In the past I’ve highlighted both features as among the best in Word in Computerworld’s “Word for Microsoft 365 cheat sheet.” But as I was updating the article recently, I couldn’t find either feature. So I did a little digging and found out that Microsoft killed them, because the company claims Copilot duplicates those capabilities and they’re no longer needed.
That’s not true. First off, if you’re a business or educational customer, you have to pay $30 per user per month for Copilot for researching capabilities that used to be baked into Microsoft 365. Beyond that, Copilot is inferior to both Smart Lookup and Researcher. Copilot doesn’t confine itself to using the vetted, high-quality journals Researcher uses; instead, it does a garden-variety web search. It also won’t embed properly formatted citations into Word. As for Smart Lookup, it’s more difficult to perform a search with Copilot than with the original tool. With Copilot you can’t highlight words or phrases in a document and have a web search automatically done.

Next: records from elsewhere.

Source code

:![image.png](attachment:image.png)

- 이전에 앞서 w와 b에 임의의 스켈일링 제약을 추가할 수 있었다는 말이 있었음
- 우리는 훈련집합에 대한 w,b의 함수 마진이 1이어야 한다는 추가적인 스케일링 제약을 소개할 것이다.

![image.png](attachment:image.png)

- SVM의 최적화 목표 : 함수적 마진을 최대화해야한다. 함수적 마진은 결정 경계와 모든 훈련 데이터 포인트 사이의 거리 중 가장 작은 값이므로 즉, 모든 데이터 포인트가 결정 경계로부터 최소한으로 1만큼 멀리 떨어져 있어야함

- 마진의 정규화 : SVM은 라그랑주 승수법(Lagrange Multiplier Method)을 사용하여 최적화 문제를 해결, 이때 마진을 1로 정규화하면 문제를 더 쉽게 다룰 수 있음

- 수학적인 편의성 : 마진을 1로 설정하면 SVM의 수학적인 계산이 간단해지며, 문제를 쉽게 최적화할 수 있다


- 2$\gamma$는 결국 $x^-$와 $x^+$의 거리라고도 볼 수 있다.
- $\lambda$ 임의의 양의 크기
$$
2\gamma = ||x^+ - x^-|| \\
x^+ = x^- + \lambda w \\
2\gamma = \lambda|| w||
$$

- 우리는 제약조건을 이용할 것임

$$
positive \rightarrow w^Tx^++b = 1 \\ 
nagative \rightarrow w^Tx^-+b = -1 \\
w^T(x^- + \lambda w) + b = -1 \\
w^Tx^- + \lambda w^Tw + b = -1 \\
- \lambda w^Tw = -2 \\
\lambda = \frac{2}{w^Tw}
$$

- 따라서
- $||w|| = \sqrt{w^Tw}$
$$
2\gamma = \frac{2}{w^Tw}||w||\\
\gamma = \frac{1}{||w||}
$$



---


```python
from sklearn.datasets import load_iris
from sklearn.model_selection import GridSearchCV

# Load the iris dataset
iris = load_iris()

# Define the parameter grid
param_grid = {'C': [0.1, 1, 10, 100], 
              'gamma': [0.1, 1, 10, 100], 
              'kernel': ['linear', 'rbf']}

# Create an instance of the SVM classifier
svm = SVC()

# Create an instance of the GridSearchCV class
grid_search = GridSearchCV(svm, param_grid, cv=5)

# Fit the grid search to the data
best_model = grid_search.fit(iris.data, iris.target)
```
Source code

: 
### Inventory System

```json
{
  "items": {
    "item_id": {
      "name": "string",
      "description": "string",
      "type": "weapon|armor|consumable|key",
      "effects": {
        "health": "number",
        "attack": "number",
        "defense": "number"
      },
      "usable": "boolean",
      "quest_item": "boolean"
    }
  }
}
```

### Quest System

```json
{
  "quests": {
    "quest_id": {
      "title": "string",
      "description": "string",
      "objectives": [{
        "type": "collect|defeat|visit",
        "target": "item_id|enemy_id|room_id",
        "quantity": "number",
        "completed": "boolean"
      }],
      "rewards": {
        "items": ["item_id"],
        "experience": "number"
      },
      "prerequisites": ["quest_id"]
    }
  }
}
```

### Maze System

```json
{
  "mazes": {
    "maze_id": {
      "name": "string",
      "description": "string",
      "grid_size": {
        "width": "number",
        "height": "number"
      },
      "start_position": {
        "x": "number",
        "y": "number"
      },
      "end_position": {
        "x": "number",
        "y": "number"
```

There’s also a much bigger problem: Copilot still has a tendency to “hallucinate,” which is a fancy way of saying it makes things up that simply aren’t true. Researcher and Smart Lookup use vetted, reliable sources — and don’t hallucinate. Since you can’t trust Copilot not to hallucinate, you’ve got to do extra work checking its facts — and even then you might not be able to spot its hallucinations.